Work item = Find the lines of the material below that include the string "data", then copy each one.
• • • • •
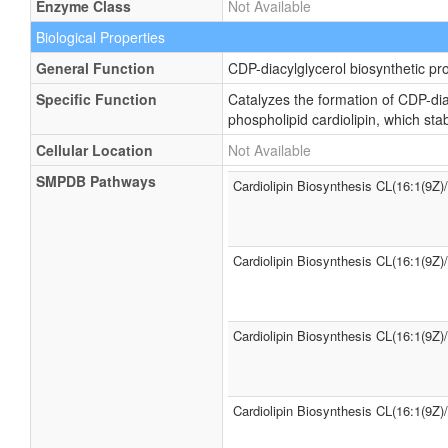
Enzyme Class
Not Available
Biological Properties
General Function
CDP-diacylglycerol biosynthetic pr
Specific Function
Catalyzes the formation of CDP-dia
phospholipid cardiolipin, which st
Cellular Location
Not Available
SMPDB Pathways
Cardiolipin Biosynthesis CL(16:1(9Z)
Cardiolipin Biosynthesis CL(16:1(9Z)
Cardiolipin Biosynthesis CL(16:1(9Z)
Cardiolipin Biosynthesis CL(16:1(9Z)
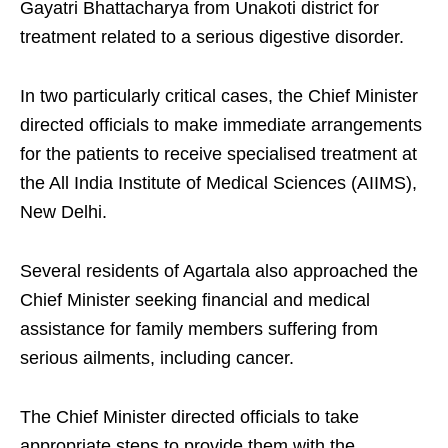
Gayatri Bhattacharya from Unakoti district for
treatment related to a serious digestive disorder.
In two particularly critical cases, the Chief Minister
directed officials to make immediate arrangements
for the patients to receive specialised treatment at
the All India Institute of Medical Sciences (AIIMS),
New Delhi.
Several residents of Agartala also approached the
Chief Minister seeking financial and medical
assistance for family members suffering from
serious ailments, including cancer.
The Chief Minister directed officials to take
appropriate steps to provide them with the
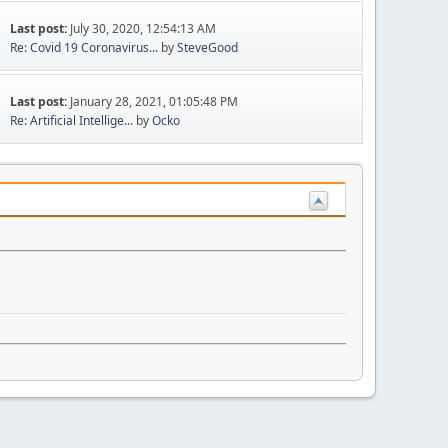
Last post:
July 30, 2020, 12:54:13 AM
Re: Covid 19 Coronavirus...
by
SteveGood
Last post:
January 28, 2021, 01:05:48 PM
Re: Artificial Intellige...
by
Ocko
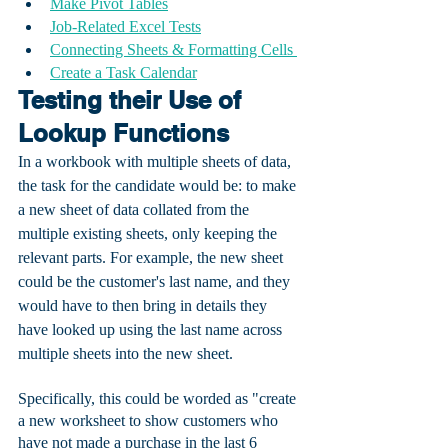
Make Pivot Tables
Job-Related Excel Tests
Connecting Sheets & Formatting Cells 
Create a Task Calendar
Testing their Use of 
Lookup Functions
In a workbook with multiple sheets of data, 
the task for the candidate would be: to make 
a new sheet of data collated from the 
multiple existing sheets, only keeping the 
relevant parts. For example, the new sheet 
could be the customer's last name, and they 
would have to then bring in details they 
have looked up using the last name across 
multiple sheets into the new sheet. 
Specifically, this could be worded as "create 
a new worksheet to show customers who 
have not made a purchase in the last 6 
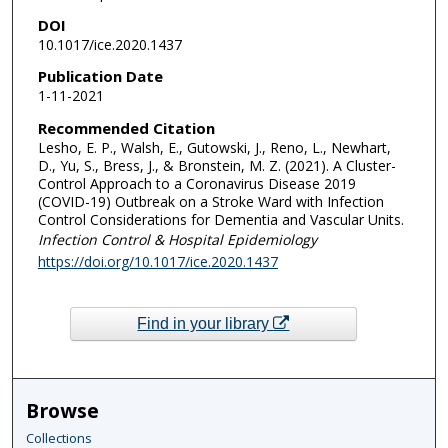
DOI
10.1017/ice.2020.1437
Publication Date
1-11-2021
Recommended Citation
Lesho, E. P., Walsh, E., Gutowski, J., Reno, L., Newhart,
D., Yu, S., Bress, J., & Bronstein, M. Z. (2021). A Cluster-
Control Approach to a Coronavirus Disease 2019
(COVID-19) Outbreak on a Stroke Ward with Infection
Control Considerations for Dementia and Vascular Units.
Infection Control & Hospital Epidemiology
https://doi.org/10.1017/ice.2020.1437
Find in your library
Browse
Collections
• • • • •
Answer to the problem =
In a workbook with multiple sheets of data, 
a new sheet of data collated from the 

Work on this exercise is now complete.